Edit the lines between the line holding "scientific name: Enneapogon desvauxii" and the line holding "common name: Rocky mountain maple", inclusive, so that "common name" becomes "vernacular name" and all else stays unchanged. Return only those lines.

Data entries:
####

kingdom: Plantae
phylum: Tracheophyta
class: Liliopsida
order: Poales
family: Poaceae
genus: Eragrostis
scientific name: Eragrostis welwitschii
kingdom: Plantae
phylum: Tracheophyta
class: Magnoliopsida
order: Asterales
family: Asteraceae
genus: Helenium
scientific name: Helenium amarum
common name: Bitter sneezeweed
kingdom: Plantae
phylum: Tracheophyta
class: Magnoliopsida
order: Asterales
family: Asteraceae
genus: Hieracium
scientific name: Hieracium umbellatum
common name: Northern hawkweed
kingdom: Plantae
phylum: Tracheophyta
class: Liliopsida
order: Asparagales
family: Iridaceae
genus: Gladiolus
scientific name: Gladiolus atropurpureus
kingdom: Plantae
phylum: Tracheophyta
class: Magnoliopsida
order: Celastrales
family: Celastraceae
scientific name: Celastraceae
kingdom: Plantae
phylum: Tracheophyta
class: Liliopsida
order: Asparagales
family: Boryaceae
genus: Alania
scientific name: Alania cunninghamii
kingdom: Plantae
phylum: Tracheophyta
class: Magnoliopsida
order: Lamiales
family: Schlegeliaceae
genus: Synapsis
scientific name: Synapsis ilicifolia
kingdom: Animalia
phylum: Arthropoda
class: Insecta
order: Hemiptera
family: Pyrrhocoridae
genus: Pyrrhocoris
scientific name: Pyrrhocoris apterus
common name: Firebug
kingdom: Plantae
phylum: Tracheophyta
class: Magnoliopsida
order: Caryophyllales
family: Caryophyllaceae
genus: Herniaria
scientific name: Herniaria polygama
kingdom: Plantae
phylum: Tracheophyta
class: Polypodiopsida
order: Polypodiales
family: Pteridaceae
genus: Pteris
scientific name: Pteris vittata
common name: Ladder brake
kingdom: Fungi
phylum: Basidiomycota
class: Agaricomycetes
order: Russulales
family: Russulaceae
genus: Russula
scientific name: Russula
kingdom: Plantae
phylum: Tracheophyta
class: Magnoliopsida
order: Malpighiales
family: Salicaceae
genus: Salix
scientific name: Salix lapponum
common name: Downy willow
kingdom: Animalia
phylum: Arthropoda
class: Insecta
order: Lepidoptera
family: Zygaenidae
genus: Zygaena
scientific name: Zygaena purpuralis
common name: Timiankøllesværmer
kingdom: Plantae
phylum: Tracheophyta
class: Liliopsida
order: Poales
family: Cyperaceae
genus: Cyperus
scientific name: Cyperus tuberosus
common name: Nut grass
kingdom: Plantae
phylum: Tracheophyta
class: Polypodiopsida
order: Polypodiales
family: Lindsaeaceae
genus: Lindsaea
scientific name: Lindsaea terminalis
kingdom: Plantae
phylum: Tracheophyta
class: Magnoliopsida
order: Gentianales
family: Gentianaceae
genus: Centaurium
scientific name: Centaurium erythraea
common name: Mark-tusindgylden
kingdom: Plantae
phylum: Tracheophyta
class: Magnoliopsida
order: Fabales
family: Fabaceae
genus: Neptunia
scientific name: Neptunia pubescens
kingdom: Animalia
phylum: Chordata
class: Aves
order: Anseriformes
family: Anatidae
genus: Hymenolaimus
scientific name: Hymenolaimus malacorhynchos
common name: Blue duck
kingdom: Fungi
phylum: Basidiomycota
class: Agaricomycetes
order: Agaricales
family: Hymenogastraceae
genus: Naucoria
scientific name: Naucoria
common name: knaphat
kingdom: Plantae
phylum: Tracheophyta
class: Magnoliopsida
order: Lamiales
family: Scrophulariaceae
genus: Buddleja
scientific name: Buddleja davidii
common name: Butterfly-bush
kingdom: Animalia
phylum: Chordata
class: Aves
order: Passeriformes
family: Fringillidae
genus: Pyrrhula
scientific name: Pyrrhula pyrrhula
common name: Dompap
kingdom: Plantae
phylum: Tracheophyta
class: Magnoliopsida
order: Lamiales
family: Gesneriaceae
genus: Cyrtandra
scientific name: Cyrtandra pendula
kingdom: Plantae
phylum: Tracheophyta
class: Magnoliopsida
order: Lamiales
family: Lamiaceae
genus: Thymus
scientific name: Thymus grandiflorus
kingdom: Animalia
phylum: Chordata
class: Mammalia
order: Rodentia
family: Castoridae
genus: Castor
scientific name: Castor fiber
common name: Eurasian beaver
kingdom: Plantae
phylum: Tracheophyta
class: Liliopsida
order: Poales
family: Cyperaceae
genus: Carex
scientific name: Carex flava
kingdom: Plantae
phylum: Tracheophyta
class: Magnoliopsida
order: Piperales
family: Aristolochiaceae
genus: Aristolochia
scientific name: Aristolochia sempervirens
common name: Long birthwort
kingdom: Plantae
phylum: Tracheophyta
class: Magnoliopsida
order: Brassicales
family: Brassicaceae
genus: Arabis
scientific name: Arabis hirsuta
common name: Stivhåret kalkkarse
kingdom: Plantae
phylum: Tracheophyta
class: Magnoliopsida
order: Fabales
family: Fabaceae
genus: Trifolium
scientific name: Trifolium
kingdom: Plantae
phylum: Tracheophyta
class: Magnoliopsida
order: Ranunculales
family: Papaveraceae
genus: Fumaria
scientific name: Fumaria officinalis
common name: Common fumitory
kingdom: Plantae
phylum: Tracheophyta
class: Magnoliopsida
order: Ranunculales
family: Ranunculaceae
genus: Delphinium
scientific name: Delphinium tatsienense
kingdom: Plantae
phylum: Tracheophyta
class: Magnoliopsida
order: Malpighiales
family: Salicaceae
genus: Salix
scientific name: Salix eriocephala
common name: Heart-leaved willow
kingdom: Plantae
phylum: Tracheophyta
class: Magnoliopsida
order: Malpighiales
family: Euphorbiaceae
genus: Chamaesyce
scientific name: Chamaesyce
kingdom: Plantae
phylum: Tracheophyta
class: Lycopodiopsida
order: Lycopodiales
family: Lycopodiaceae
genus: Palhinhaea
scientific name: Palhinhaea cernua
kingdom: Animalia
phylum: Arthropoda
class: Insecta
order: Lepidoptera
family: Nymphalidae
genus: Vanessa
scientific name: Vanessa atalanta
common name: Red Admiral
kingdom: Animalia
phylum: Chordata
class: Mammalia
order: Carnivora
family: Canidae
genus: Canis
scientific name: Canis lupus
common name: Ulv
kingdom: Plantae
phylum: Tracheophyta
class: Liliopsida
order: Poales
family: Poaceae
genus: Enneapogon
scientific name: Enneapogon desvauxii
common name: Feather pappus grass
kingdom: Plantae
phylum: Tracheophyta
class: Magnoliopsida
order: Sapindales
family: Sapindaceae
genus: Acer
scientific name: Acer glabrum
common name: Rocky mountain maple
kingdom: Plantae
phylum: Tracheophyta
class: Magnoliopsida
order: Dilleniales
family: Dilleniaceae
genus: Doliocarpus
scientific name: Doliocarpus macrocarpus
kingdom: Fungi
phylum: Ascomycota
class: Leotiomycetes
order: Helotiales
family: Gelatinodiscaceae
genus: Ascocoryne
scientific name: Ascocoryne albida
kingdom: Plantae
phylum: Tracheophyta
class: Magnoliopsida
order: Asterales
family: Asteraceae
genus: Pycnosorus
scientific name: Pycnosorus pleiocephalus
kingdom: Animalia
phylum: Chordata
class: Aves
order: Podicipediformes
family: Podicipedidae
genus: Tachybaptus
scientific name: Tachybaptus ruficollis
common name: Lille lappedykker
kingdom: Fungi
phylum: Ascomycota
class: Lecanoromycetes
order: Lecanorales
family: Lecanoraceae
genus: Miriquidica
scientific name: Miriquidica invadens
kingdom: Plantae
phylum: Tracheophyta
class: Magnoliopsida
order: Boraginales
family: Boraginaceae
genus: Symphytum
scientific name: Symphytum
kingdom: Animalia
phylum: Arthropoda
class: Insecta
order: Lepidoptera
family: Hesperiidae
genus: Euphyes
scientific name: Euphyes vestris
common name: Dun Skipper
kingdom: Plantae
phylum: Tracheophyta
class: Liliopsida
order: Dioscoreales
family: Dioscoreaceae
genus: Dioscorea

####

### TASK RESULT
scientific name: Enneapogon desvauxii
vernacular name: Feather pappus grass
kingdom: Plantae
phylum: Tracheophyta
class: Magnoliopsida
order: Sapindales
family: Sapindaceae
genus: Acer
scientific name: Acer glabrum
vernacular name: Rocky mountain maple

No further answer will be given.